** Excerpted passage follows **

In the tradition I was raised in we often would sing a call-repeat style chorus in which the song leader would sing the phrase “what kind of Church is this?” and the congregation would sing the answer with exuberance “this is an Apostolic Church!” Of course, I was raised in a Restorationist[1] movement that considered themselves to be the restoration of the Apostolic Church. I eventually came to see that this was simply not the case, yet for most of my life I spent a good deal of time thinking about just what sort of church I belonged to and trying to justify that it was truly the Apostolic Church. This desire to be truly Apostolic, in fact, became one of the driving forces that guided my life and, with some irony, led me to come home to the Holy Orthodox Church.

** End of Excerpted passage **
** Extracted material follows **

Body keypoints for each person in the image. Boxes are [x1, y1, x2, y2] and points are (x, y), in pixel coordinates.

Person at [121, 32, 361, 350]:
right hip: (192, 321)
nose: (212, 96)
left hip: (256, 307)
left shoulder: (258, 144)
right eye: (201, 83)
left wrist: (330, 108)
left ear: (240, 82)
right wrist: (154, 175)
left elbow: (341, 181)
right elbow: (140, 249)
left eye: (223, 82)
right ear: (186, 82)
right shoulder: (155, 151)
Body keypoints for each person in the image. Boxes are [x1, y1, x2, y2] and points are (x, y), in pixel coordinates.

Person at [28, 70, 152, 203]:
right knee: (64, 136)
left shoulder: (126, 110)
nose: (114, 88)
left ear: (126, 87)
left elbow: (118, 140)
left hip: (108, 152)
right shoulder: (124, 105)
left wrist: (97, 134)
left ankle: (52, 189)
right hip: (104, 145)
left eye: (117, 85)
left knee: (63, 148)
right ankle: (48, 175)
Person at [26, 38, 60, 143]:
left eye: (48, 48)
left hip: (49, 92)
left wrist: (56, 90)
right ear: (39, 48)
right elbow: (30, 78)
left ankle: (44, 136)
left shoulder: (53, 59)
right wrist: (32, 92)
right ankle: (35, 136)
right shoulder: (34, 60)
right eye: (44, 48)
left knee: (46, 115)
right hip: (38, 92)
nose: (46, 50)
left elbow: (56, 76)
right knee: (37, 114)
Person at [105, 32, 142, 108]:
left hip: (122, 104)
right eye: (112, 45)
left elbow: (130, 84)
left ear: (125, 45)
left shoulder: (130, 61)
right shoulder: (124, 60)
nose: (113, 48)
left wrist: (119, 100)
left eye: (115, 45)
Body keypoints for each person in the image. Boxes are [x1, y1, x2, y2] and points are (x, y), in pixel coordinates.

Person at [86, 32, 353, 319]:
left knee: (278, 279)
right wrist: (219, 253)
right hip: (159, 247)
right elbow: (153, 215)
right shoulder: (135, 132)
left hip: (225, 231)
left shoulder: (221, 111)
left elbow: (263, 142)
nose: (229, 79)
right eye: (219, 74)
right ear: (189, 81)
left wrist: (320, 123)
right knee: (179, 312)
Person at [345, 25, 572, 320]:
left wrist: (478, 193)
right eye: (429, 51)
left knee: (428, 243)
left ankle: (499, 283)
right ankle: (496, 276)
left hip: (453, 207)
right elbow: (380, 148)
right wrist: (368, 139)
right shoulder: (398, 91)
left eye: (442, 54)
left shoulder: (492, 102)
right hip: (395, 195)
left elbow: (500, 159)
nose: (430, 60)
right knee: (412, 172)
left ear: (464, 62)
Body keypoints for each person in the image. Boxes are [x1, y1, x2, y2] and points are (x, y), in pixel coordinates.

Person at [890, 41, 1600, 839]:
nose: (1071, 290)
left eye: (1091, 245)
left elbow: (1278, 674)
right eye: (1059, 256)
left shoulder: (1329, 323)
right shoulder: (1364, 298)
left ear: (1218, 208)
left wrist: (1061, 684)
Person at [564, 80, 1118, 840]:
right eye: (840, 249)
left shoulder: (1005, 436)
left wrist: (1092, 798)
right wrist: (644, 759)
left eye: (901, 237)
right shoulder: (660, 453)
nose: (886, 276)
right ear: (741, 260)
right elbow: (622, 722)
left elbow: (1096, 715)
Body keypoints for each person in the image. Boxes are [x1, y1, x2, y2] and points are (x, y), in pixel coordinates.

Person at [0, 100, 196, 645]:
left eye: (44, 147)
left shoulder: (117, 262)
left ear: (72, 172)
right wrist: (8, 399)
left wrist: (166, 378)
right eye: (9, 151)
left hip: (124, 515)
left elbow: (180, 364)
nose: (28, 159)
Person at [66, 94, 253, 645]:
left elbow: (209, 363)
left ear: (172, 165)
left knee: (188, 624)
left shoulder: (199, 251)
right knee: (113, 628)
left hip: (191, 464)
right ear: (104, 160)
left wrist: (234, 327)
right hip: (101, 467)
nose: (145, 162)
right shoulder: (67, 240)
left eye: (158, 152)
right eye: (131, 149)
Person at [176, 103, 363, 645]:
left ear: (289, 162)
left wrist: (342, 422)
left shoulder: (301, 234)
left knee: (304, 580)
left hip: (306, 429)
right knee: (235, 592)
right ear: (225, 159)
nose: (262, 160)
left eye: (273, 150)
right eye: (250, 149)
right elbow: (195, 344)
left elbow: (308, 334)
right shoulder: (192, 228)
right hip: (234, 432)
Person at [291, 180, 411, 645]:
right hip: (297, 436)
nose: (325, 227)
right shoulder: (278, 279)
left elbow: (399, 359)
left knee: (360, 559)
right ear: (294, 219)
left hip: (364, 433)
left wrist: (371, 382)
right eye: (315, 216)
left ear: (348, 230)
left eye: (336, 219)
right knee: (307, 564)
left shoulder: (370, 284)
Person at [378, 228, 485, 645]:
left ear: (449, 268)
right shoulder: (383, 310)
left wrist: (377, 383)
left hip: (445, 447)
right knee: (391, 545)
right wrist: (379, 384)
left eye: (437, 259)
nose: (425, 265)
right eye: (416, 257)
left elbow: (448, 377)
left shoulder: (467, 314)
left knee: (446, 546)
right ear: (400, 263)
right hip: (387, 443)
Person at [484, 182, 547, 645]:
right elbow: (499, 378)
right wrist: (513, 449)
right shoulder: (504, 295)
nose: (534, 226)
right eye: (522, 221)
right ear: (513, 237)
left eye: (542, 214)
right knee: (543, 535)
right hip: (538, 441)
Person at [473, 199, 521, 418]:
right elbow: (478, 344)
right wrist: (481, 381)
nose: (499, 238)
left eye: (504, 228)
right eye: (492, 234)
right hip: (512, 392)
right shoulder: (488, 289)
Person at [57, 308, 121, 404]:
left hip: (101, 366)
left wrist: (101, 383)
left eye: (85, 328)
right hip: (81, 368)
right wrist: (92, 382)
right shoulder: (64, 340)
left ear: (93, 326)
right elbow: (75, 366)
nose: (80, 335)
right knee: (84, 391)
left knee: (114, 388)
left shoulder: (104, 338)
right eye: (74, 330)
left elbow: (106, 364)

** End of Extracted material **

### Your task:
List every named church or religious movement that appears in the passage on the Apostolic Church. The entries bear no relation to the text.

### Response area:
Apostolic Church
Restorationist movement
Holy Orthodox Church